When I visited the Earlham College campus in Indiana some months ago,
I was privilege to address the Philosophy Club, somewhat extra-curricular
yet affiliated with the philosophy department. I briefly went over a discussion
we'd been having on math-teach (The Math Forum / Drexel) regarding
the following:
We all know about Cantor's work showing N and R belong to different
orders of infinity. We can make elements of N (1,2,3...) pair with all the
rationals Q by a well defined process, but we can show that no plodding
method forward will map all of R with members of N.
But is N itself "numerable" in the Cantorian sense? Consider what I call
"mirror pi" which is just the digits of pi-to-the right "reflected in the mirror"
3.14159... -> ...951413
The 3-dots (...) signify that the digits go on forever per known algorithms,
in both cases. On the left, we say we're converging to some R. On the
right, I'd say we're "diverging" to a specific element in N, which is likewise
infinite (enough room for mirror-pi?).
What it takes to be "specific" is simply an algorithm. The notion of
"convergence" as getting smaller and smaller is distinct from the concept
of "specificity". Think of serial numbers without ordering (no > or <,
only == and !=).
Or we could simply write pi like this: 314159... with the understanding
that we'll never make use of a decimal point. We'll just keep writing a
longer and longer string of numbers. One may imagine some quantity
getting bigger and bigger, but think of it instead as writing the unique
(but infinite) serial number for some grain of sand on the beach, a
member of R (right?), and in this case also a member of N (a positive
integer).
I think you'll find a lot of die-hards wanna keep numbers like 314159...
out of N, because leaving them in messes with N and R having different
aleph numbers. We also want to keep the idea of "unique infinity" in some
way i.e. if all these "infinite serial numbers" are both truly infinitely big
(the reciprocal of infinitely small) and yet are each "specific to one
element in the set R" (true in case of pi in R, but argued about. with
respect to mirror-pi), then we're left wondering if we can write:
999123... > 55555... > 1239... (all masquerading as real numbers,
but rules for extending them unclear). That violates our sense of
"unique infinity". The idea that 999123... has a "permanent head
start in its most significant digit" seems more an argument that
< and > should go away with numbers written like this. Ordering
is not defined, merely equality and inequality. If that's true, then
these are not members of N as N has a well-defined notion of
ordering. So is that so by theorem or by axiom I wonder?

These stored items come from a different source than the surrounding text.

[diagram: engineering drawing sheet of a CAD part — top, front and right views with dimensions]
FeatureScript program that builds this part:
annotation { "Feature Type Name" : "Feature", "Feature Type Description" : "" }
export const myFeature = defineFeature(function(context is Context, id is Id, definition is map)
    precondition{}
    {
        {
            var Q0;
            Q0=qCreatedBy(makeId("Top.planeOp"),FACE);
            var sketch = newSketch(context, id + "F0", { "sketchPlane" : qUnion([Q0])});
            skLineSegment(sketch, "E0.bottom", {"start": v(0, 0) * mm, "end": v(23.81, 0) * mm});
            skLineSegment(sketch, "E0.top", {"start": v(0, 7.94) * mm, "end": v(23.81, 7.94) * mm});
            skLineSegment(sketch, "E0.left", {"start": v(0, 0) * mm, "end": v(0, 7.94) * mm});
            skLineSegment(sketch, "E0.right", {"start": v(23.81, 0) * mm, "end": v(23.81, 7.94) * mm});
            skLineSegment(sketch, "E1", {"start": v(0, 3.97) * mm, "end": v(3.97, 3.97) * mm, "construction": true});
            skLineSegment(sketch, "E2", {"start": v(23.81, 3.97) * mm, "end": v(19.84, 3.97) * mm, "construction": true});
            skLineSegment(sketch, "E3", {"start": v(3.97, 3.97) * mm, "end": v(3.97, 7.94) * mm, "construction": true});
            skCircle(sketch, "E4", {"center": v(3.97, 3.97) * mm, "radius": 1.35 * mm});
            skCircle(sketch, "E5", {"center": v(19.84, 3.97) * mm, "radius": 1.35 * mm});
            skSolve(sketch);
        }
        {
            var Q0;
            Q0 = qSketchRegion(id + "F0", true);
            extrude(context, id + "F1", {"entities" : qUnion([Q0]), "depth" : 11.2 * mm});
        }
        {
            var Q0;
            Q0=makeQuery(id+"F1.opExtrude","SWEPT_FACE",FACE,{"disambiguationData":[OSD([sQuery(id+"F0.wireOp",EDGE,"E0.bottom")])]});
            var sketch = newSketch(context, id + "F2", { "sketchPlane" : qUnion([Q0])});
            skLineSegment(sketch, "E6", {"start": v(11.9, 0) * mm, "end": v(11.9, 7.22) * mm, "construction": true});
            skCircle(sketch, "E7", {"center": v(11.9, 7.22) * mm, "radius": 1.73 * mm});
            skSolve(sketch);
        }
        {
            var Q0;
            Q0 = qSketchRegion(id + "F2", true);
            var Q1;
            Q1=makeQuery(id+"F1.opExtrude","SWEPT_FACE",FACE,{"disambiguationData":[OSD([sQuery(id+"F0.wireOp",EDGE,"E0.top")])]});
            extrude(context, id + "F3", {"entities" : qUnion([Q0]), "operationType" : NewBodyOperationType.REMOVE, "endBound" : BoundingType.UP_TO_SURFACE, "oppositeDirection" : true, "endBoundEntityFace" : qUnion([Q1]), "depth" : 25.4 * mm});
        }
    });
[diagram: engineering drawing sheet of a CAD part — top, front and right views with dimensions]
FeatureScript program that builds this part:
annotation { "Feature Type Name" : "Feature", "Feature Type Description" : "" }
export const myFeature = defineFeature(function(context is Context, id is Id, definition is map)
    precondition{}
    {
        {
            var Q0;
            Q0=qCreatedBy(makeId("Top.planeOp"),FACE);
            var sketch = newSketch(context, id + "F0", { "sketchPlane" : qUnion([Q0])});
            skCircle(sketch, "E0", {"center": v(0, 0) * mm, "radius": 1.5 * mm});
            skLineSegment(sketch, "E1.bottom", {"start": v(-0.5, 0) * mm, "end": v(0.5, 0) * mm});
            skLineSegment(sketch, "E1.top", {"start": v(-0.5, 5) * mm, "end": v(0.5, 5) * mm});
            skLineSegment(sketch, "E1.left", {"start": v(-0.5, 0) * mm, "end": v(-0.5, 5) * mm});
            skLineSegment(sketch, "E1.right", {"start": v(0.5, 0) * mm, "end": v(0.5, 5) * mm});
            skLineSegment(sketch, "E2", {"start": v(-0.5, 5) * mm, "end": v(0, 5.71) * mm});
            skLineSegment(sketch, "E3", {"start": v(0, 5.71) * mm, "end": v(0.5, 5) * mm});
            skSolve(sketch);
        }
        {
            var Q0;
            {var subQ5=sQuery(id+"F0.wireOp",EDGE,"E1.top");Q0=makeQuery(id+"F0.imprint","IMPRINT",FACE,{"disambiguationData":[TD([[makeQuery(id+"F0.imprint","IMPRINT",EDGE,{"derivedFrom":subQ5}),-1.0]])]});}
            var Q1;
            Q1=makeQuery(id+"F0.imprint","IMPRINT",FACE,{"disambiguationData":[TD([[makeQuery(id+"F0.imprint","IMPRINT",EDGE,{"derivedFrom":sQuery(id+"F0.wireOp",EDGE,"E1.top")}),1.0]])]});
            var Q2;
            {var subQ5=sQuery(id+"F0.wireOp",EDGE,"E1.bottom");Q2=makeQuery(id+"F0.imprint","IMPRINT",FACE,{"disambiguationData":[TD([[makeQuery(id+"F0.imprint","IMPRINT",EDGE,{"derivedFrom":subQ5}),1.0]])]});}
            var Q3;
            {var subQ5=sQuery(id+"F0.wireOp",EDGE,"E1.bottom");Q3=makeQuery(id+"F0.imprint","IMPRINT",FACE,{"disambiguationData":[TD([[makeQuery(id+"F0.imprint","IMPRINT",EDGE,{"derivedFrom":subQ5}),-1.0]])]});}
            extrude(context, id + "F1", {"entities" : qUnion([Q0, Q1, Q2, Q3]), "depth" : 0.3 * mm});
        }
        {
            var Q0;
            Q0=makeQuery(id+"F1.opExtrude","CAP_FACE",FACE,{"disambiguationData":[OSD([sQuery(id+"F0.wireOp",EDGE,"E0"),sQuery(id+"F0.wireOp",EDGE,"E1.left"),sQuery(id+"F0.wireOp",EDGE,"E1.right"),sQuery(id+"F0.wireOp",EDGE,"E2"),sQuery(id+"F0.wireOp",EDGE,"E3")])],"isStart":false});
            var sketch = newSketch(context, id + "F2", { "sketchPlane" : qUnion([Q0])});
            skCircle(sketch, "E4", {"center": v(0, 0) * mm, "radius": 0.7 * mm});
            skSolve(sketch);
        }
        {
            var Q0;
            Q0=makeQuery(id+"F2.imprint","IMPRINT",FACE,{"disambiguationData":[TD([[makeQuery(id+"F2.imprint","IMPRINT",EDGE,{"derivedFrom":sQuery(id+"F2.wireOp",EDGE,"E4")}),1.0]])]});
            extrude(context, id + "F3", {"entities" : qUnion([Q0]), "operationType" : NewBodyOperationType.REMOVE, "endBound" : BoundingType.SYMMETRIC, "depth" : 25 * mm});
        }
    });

I propose we name "the set of infinite serial numbers" (which have
many properties in common with members of N) as "nonsense
numbers" which "diverge to a unique significand" (that object
which the number symbolizes -- we're taught to think some
name->object model applies when it comes to ordinary pi in
any case, a standard part of the mental baggage).
It will be difficult to distinguish Nonsense Numbers from actual
members of N however i.e. how would we know for sure?
Given N is defined to be infinite, it follows that it *must* have room
for such numbers with infinity digits (if not, N is finite, a contradiction),
so that really argues for the Nonsense Numbers being a subset of N.
Perhaps that's how we should teach them then?
"N is for Nonsense Numbers" (otherwise known as Natural Numbers,
only some of which have finite digits).